DejaGnu already has the requested feature as far as I can tell.
Rainer Orth wrote:
In the GCC testsuite, there's quite a number of tests (mostly in gcc/testsuite/gcc.target/i386, but also on powerpc and x86_64) that check if the host CPU supports some ISA extension at runtime and currently just exit (0) if that support is missing, producing a PASS result. That's not only highly confusing, but completely against the spirit of IEEE 1001.3. Some of those tests (rather some *-check.h headers that do the actual legwork of calling __cpuid or __builtin_cpu_supports) have provisions to print either PASSED or SKIPPED depending on the outcome of that test, but only in DEBUG mode.
These are problems with the GCC testsuite, not the DejaGnu framework.
It occured to me that it would be useful and reasonably simple to always prints these (or similarly stilyzed) comments and evaluate those from DejaGnu (respectively gcc-dg-prune).
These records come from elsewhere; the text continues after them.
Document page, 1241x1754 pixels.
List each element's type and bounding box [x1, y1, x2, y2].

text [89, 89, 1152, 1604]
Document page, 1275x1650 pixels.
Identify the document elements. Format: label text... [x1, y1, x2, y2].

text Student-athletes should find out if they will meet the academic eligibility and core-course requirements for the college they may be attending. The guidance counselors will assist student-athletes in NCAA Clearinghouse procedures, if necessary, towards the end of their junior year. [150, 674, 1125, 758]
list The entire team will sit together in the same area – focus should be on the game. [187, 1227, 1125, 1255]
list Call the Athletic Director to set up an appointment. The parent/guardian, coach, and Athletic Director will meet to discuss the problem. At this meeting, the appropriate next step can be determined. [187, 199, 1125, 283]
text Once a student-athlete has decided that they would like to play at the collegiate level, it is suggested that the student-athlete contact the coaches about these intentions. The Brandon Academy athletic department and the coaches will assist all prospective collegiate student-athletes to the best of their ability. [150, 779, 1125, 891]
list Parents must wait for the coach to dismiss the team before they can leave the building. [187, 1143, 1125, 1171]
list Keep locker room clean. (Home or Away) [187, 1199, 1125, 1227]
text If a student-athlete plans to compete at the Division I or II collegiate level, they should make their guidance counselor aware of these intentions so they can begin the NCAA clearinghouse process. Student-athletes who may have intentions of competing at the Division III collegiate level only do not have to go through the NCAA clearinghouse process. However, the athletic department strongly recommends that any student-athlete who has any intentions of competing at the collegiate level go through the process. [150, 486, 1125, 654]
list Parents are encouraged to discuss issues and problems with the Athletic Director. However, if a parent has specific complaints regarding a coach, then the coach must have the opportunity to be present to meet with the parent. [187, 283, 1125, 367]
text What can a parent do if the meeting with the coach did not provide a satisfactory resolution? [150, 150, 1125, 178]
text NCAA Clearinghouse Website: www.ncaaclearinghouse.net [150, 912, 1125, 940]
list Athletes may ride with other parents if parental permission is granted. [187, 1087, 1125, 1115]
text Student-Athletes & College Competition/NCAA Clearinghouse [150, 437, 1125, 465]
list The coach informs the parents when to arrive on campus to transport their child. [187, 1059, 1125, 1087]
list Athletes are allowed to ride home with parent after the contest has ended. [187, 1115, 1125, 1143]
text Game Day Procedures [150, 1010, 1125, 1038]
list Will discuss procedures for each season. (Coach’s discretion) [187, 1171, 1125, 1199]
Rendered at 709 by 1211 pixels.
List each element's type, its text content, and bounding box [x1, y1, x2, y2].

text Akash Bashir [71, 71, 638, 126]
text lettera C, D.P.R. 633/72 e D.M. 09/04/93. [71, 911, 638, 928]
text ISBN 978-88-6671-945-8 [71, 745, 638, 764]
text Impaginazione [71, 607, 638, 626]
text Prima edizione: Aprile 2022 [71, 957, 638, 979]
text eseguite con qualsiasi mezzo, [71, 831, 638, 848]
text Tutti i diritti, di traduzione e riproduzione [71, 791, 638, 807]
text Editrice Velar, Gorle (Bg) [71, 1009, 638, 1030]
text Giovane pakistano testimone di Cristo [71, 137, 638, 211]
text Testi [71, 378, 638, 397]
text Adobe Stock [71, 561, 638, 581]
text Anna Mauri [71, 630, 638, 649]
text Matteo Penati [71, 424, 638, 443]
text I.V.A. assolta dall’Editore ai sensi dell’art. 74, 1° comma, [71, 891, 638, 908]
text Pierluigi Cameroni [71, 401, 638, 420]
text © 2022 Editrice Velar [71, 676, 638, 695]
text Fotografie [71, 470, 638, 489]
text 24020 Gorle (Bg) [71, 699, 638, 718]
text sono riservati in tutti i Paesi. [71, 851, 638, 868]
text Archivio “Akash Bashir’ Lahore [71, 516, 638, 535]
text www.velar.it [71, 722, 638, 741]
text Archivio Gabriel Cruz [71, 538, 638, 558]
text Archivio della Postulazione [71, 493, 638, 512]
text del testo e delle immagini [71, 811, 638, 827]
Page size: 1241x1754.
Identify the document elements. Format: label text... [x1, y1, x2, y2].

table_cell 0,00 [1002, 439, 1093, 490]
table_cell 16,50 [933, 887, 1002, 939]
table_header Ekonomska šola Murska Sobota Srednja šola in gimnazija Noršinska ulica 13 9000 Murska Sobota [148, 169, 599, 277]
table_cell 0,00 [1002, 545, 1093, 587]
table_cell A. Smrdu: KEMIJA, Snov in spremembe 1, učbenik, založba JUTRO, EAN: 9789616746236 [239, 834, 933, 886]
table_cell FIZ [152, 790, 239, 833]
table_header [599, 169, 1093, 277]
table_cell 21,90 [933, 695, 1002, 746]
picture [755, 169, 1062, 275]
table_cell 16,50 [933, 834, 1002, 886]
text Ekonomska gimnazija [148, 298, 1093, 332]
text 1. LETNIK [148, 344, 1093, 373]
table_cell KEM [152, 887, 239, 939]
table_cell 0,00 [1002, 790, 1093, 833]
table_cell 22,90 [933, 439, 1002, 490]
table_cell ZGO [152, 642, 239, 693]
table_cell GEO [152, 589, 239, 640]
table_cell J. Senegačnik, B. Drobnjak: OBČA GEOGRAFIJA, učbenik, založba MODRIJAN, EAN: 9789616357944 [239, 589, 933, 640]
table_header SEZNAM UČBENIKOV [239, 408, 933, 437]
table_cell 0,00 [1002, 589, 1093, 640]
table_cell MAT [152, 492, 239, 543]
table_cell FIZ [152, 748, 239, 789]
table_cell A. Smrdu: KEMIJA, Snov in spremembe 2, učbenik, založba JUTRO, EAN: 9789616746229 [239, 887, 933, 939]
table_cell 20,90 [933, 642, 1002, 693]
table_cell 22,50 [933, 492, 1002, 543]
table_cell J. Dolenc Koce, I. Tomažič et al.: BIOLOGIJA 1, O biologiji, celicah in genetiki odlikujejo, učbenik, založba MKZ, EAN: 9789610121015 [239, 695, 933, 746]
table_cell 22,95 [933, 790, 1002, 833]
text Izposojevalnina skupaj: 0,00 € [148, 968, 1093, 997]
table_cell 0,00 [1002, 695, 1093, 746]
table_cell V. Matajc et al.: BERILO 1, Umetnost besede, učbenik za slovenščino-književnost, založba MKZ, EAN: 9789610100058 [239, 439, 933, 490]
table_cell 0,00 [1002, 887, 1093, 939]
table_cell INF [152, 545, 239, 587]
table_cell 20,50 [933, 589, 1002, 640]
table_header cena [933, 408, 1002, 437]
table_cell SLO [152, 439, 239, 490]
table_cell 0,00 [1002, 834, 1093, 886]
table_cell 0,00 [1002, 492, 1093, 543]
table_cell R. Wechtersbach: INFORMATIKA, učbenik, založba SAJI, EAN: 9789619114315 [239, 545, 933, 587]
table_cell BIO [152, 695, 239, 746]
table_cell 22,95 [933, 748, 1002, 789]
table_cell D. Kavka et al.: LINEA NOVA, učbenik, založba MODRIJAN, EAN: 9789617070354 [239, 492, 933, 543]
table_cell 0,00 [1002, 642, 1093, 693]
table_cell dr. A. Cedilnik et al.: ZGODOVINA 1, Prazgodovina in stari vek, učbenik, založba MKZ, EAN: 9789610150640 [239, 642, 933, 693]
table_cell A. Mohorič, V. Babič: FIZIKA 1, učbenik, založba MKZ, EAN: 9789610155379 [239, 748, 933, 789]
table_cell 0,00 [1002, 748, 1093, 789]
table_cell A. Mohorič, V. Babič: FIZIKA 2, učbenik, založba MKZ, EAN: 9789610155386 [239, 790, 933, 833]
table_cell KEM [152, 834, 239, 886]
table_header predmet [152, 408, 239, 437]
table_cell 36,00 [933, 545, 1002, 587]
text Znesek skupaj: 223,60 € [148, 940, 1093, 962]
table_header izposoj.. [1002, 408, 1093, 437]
While there's already support for this for the compile step of a test (matching specific patterns and emitting e.g. ::unsupported::message which are then converted into an UNSUPPORTED result), the execution step only looks at the execution output to handle dg-output.
Looking at lib/dg.exp:dg-test, the execution step is performed by calling ${tool}_load, which is expected to produce a list of two elements, STATUS and OUTPUT. If STATUS is "pass", the framework can then further examine OUTPUT for expected execution results. If STATUS is "fail", the framework emits a verbose message reporting the state of the Tcl "errorCode" variable. Otherwise, STATUS is taken as the name of a test-reporting procedure and called.
The ${tool}_load (here probably "gcc_load") callback is supplied by the testsuite. All you should need to do is improve those tests to report a different status if the required ISA support is not available (maybe "exit (42)" instead of "exit (0)"?) and arrange for gcc_load to recognize that status and return a list {unsupported ""}, which will cause the execution test to be reported as UNSUPPORTED, which should be the correct status if it depends on CPU features lacking on the current machine.